**Source records:**

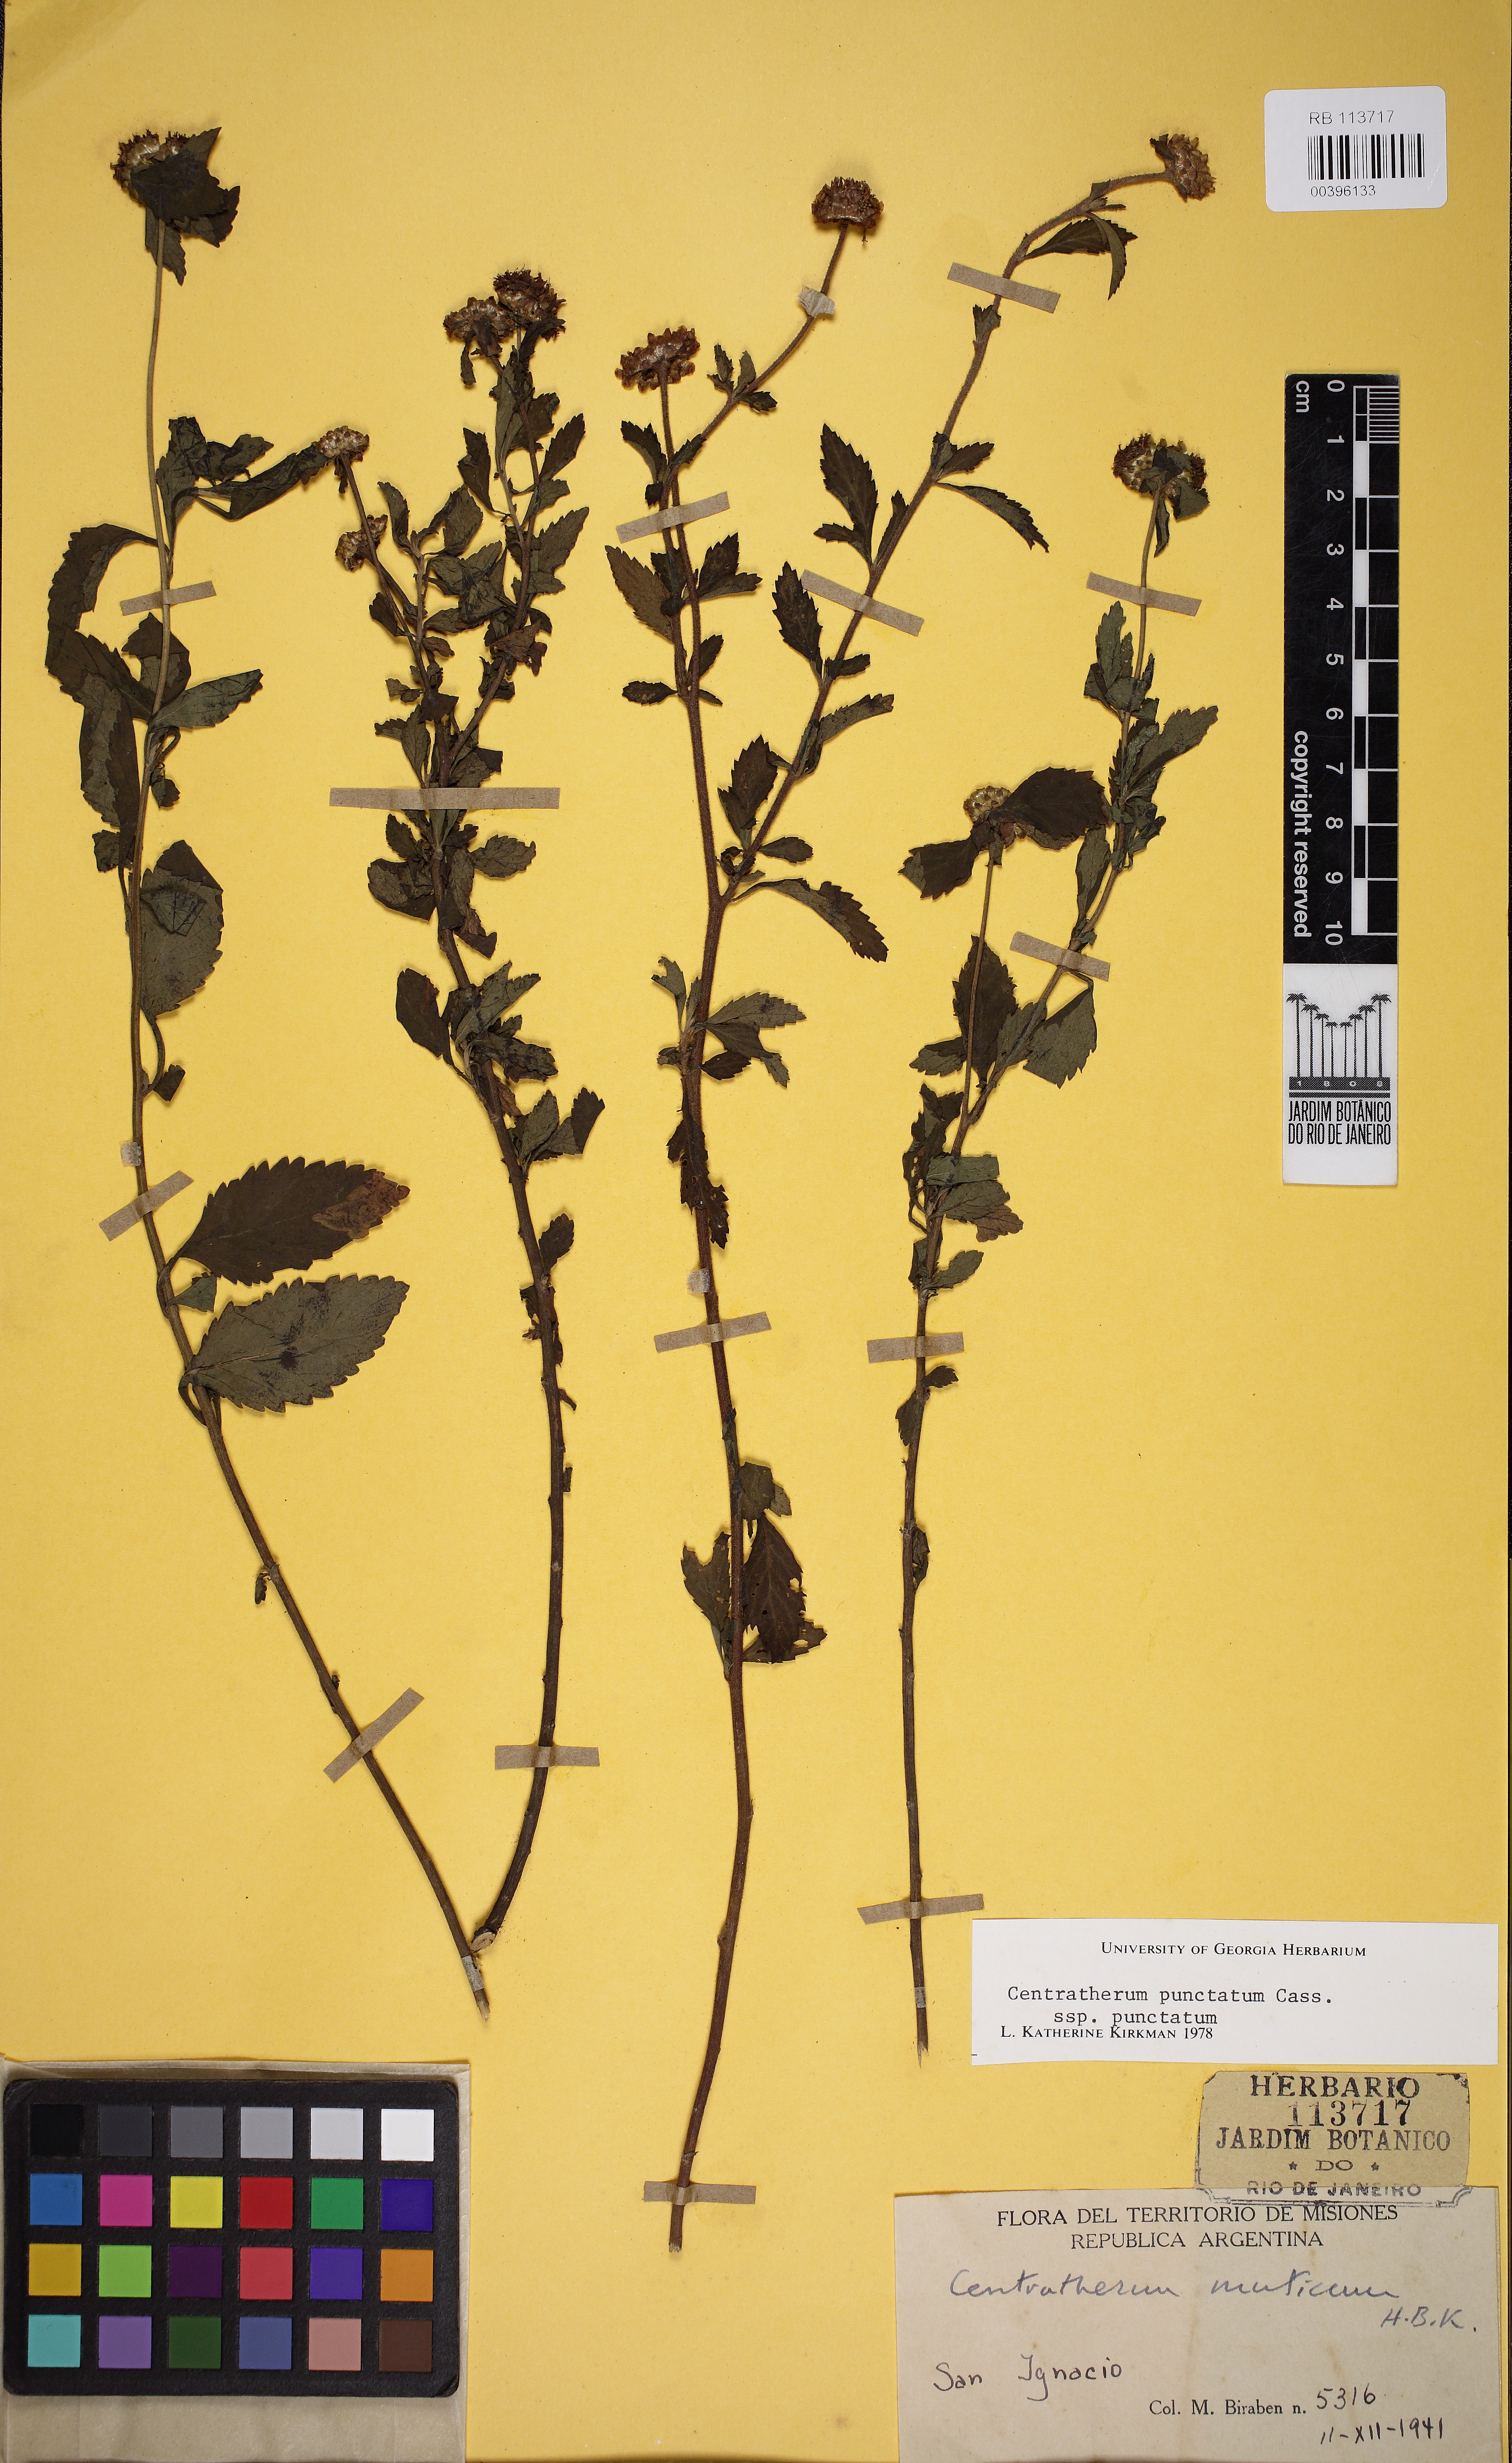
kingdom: Plantae
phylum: Tracheophyta
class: Magnoliopsida
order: Asterales
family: Asteraceae
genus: Centratherum
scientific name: Centratherum punctatum
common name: Larkdaisy
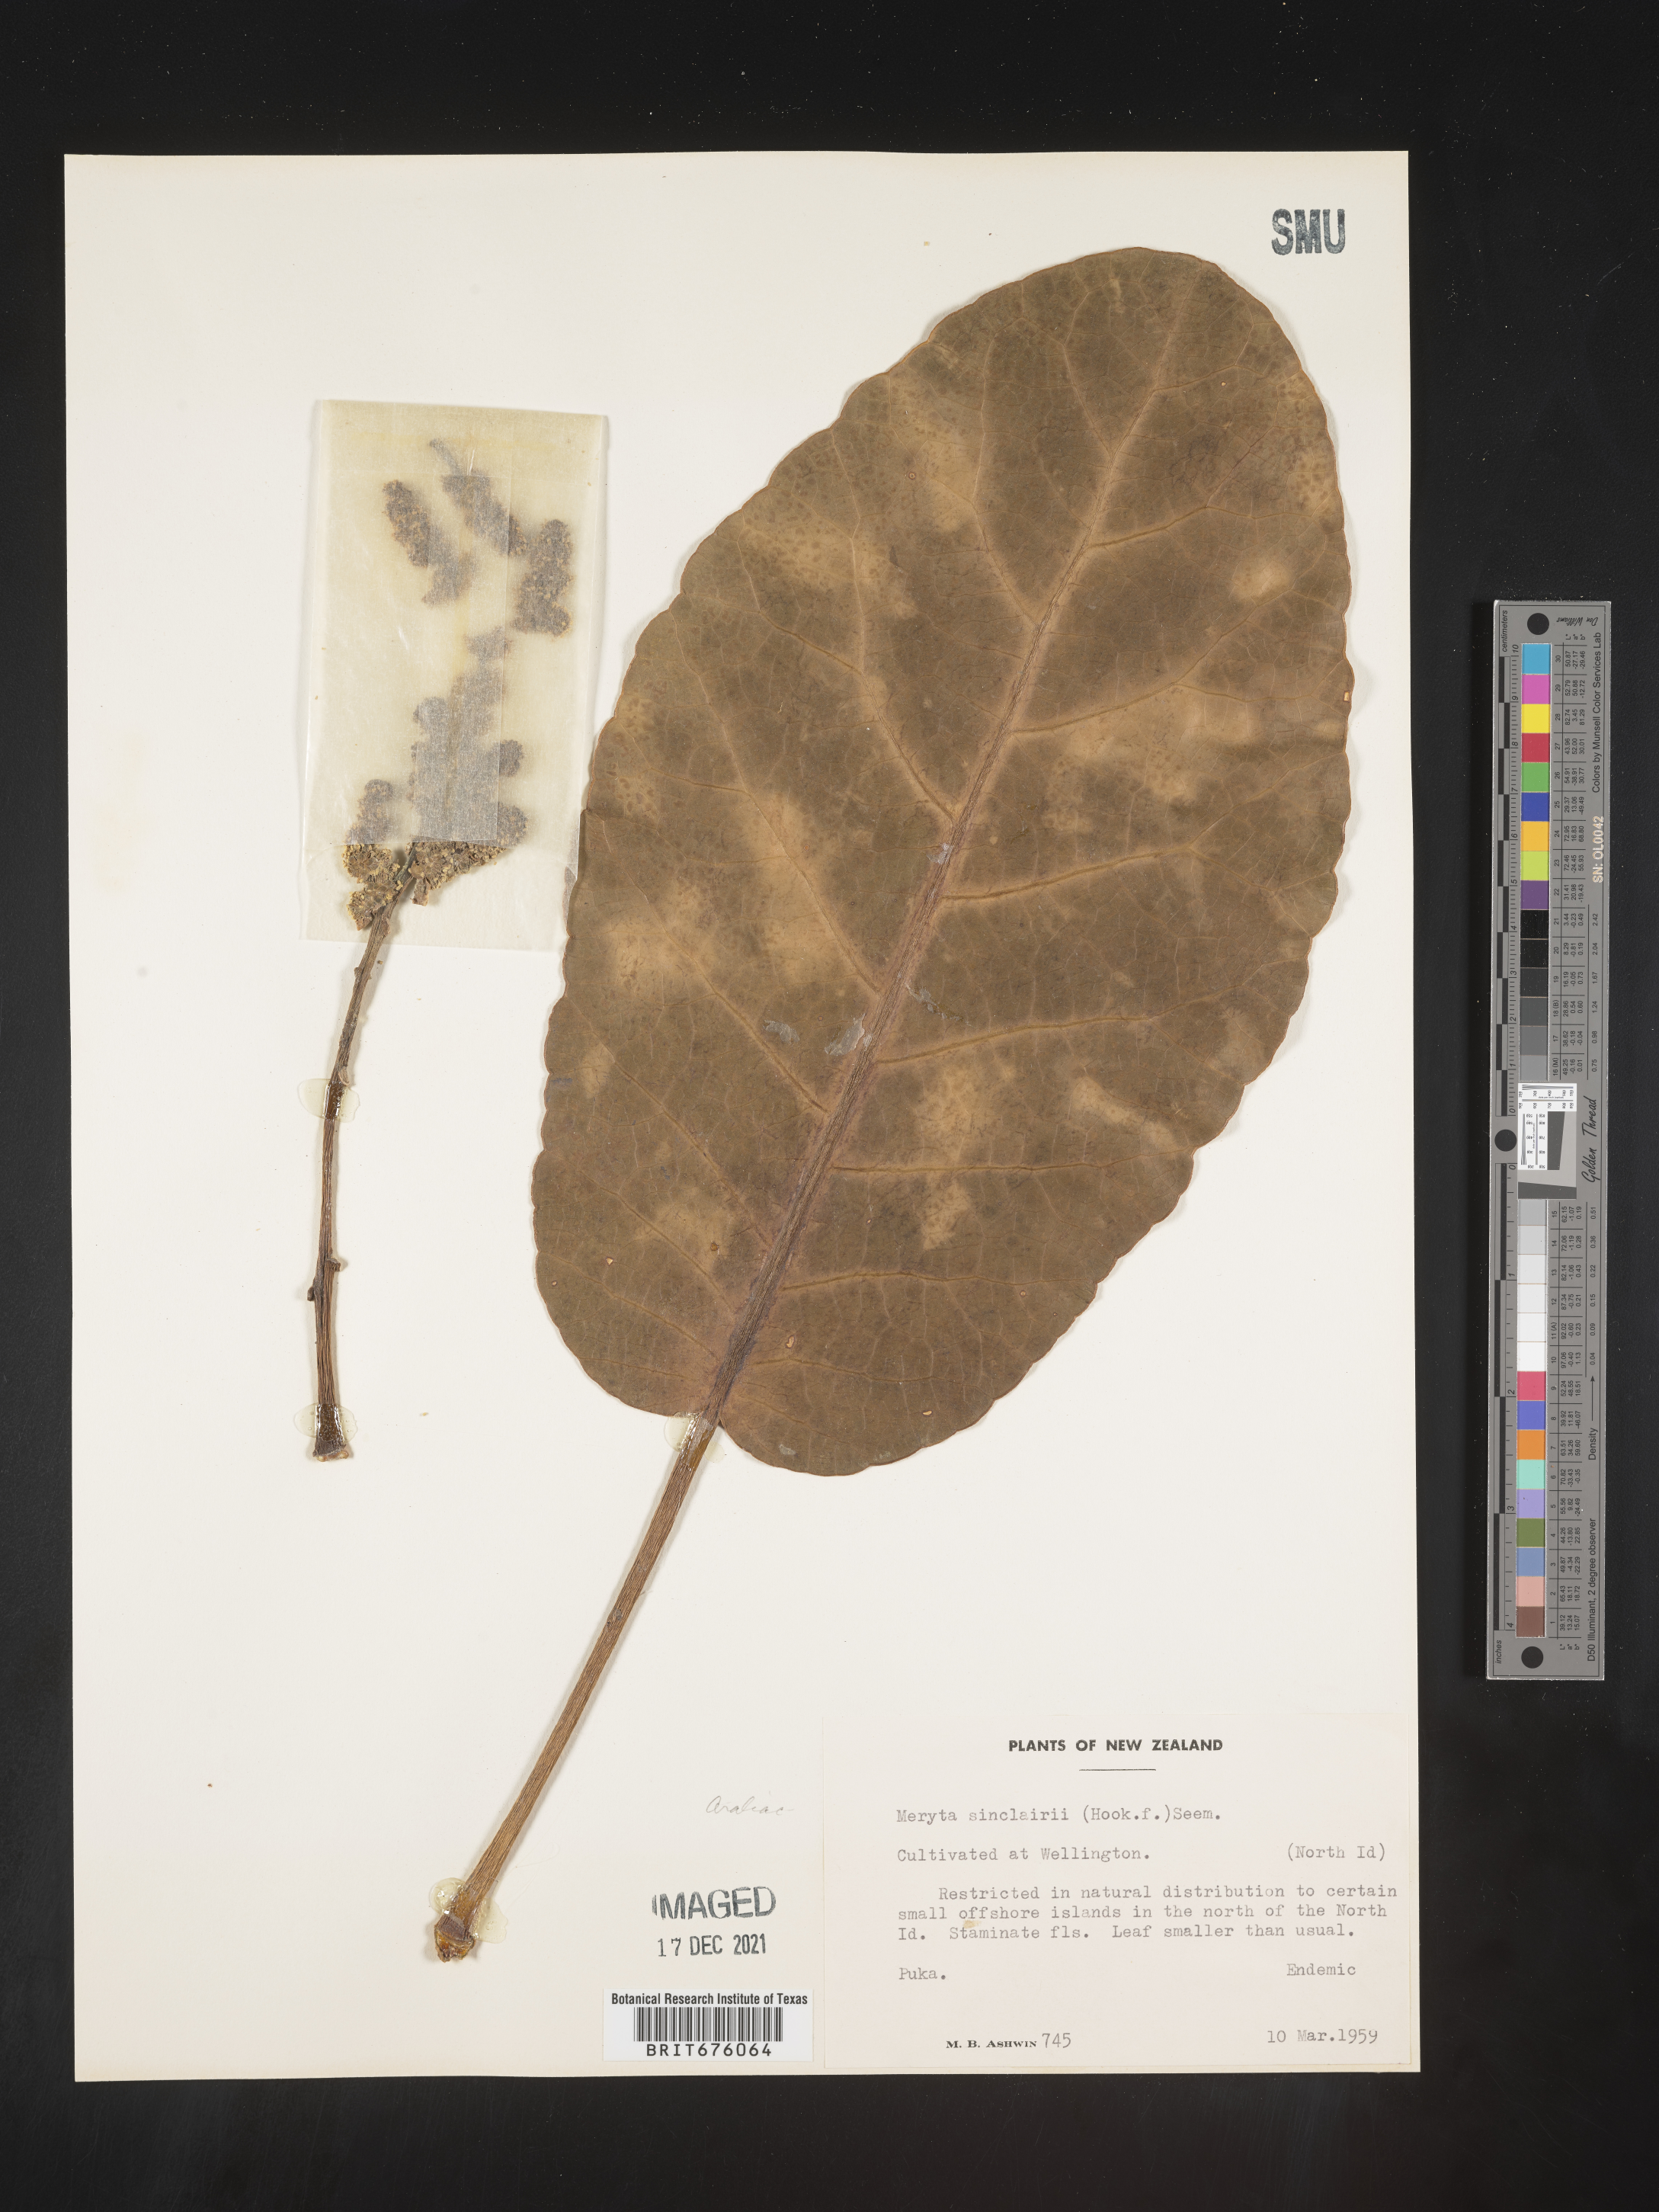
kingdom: Plantae
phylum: Tracheophyta
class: Magnoliopsida
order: Apiales
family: Araliaceae
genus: Meryta
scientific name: Meryta sinclairii
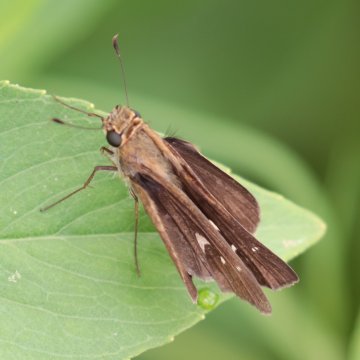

**Required work:** Copy word for word the part of the data above that begins with the line containing "common name: Larkdaisy" and continues through the end of the data, including both ends. Leave the pictures out of your answer.

**Response for this exercise:**
common name: Larkdaisy
kingdom: Plantae
phylum: Tracheophyta
class: Magnoliopsida
order: Apiales
family: Araliaceae
genus: Meryta
scientific name: Meryta sinclairii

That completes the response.